Deputi Gubernur Bank Indonesia (BI) Juda Agung. (Tangkap layar akun YouTube Bank Indonesia)
Jakarta, tvrijakartanews - Deputi Gubernur Bank Indonesia (BI) Juda Agung mengatakan pihaknya melihat tiga risiko operasional yang perlu diatasi. Pertama adalah ancaman siber, seperti peretasan malware, ransomware, dan phishing yang berkembang dengan intensitas beserta kompleksitas semakin tinggi.
"Problem ini menimbulkan risiko keamanan bagi data pelanggan dan kepercayaan terhadap integritas sistem keuangan Indonesia," kata Juda dalam keterangannya di Jakarta, Rabu (2/10/2024).

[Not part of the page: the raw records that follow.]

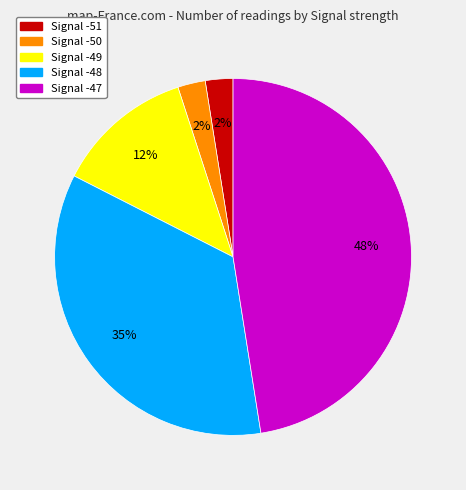

Is there a majority slice in this chart?

No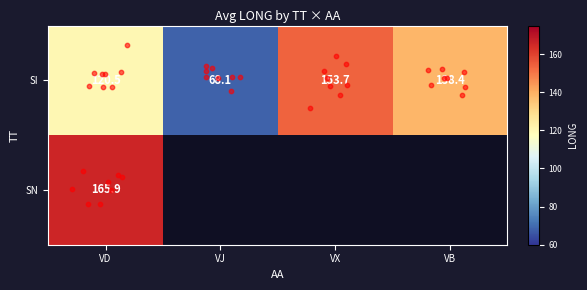

Is it true that the value at VJ is 68.1?

True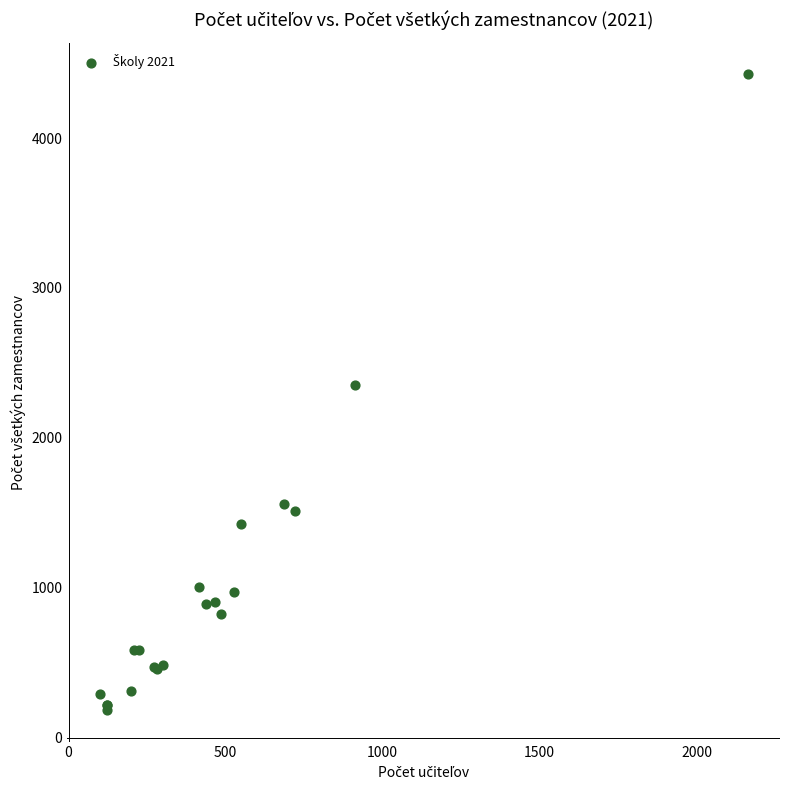

What Y value in the scatter plot is closest to 2305?

2353.9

Juda menambahkan kedua, risiko fraud seiring peningkatan penggunaan platform digital yang membuka peluang penipuan seperti pencurian identitas, transaksi palsu, manipulasi data, hingga judi online yang merusak reputasi dan kepercayaan masyarakat terhadap sistem keuangan.
Untuk itu, Juda menjelaskan pihaknya bersama pihak industri disebut memperkuat fraud detection system untuk mencegah masalah tersebut. Ke depan, artificial intelligence (AI) yang lebih canggih akan dikembangkan guna mendeteksi pola-pola fraud tertentu.
“Misalnya beli bubur ayam tengah malam seribu kali dengan jumlah yang sama, ini kan jelas sesuatu yang perlu dicurigai, anomali, sehingga ini kita deteksi. Itu salah satu contoh, dan ada banyak contoh lainnya, baik itu di level transaksi, di level jumlahnya, di level frekuensinya, ini bisa ditelisik dengan menggunakan AI. Ke depan kita sedang kembangkan itu,” tuturnya.
Juda menambahkan ketiga risiko operasional terkait layanan pihak ketiga penyedia teknologi kritikal (third party risk). Infrastruktur sektor keuangan dinilai semakin banyak tergantung kepada penyedia teknologi kritikal seperti cloud service provider seiring dengan meningkatnya jumlah data.
"Sehingga tak bisa atau terlalu berat untuk disimpan on-premise (sistem penyimpanan dan pengolahan data yang dikelola langsung oleh tim internal IT perusahaan serta berada di sebuah gedung)," pungkasnya.
Pada kesempatan tersebut, BI juga meluncurkan Buku Kajian Stabilitas Keuangan (KSK) Nomor 43 dan Aplikasi Kalkulator Hijau untuk mendukung upaya penghitungan dan pelaporan emisi Gas Rumah Kaca (GRK) perbankan dan pelaku usaha.